*Problem statement:*
Your result should be the lines holding the word "initialized", copied from the entries below.

Stored data:
= = = = =

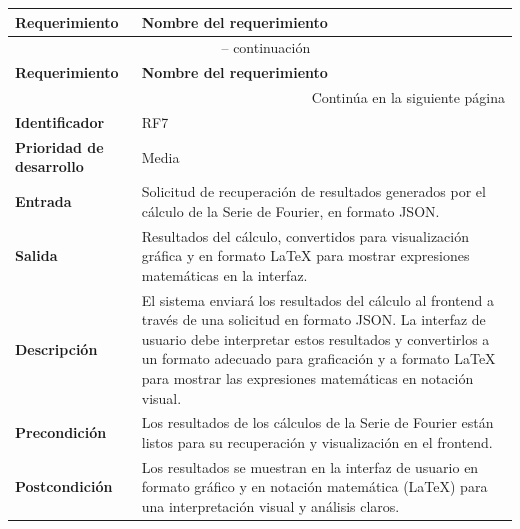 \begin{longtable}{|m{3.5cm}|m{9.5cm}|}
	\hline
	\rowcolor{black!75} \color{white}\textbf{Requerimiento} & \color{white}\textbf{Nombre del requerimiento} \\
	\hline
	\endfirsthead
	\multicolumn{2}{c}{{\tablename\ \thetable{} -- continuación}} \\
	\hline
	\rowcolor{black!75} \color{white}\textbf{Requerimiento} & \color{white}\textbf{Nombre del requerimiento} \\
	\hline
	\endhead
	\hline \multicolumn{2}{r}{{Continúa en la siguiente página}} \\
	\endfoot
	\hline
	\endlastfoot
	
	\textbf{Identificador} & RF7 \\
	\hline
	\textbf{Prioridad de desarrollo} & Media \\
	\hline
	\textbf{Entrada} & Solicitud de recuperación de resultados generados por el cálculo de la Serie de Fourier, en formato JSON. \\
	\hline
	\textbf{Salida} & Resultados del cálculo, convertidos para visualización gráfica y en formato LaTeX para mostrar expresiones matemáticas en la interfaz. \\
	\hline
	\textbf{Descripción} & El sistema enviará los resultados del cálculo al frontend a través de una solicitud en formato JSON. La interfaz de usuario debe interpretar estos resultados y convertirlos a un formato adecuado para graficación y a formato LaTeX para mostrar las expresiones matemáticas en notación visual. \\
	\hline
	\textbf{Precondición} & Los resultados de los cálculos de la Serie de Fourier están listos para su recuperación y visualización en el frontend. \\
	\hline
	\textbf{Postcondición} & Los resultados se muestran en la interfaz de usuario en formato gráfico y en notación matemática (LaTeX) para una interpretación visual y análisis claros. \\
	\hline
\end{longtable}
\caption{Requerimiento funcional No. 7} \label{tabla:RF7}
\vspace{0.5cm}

= = = = =

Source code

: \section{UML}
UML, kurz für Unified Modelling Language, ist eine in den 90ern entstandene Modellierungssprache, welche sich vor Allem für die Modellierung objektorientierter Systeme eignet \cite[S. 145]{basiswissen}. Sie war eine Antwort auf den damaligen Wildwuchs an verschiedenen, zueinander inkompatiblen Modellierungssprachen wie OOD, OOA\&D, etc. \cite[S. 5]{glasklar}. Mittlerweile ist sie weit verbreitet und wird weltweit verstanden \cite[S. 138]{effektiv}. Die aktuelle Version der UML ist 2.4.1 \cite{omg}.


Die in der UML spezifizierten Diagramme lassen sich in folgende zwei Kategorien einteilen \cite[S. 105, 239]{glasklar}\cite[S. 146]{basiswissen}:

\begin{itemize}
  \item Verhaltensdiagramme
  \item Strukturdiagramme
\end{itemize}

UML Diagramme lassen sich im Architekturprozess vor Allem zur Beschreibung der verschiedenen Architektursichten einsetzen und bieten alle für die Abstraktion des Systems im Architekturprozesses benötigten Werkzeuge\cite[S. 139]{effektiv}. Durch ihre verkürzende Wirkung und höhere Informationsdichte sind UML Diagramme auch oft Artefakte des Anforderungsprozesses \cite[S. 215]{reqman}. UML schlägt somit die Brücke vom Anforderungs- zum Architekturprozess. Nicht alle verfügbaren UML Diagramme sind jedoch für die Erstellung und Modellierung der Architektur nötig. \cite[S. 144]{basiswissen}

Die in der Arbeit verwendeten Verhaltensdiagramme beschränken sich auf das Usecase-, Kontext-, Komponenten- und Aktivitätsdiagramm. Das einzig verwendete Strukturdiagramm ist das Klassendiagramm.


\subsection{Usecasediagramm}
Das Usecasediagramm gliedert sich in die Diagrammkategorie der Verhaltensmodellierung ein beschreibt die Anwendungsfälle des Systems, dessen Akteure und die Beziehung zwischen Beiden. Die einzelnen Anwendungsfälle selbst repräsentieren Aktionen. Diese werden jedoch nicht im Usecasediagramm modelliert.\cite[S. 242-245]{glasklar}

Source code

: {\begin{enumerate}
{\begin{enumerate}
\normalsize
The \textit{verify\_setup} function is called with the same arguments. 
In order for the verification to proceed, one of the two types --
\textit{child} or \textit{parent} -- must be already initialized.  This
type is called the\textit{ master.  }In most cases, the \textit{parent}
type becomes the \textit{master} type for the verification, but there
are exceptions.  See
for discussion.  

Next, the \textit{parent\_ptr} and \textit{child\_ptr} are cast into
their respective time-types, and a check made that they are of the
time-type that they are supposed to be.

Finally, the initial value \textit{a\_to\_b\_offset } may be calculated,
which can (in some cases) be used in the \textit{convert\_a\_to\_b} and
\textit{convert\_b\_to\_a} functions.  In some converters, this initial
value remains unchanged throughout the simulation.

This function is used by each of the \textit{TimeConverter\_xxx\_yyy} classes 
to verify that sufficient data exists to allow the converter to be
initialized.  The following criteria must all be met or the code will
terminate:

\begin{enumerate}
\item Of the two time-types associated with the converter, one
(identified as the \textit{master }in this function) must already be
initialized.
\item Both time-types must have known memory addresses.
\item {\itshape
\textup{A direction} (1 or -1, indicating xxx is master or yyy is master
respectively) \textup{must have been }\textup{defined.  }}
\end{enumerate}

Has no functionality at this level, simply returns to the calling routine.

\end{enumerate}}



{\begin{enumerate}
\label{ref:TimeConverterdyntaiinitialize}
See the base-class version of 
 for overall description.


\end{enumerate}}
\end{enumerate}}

= = = = =

*Task output:*
\textit{child} or \textit{parent} -- must be already initialized.  This
initialized.  The following criteria must all be met or the code will
initialized.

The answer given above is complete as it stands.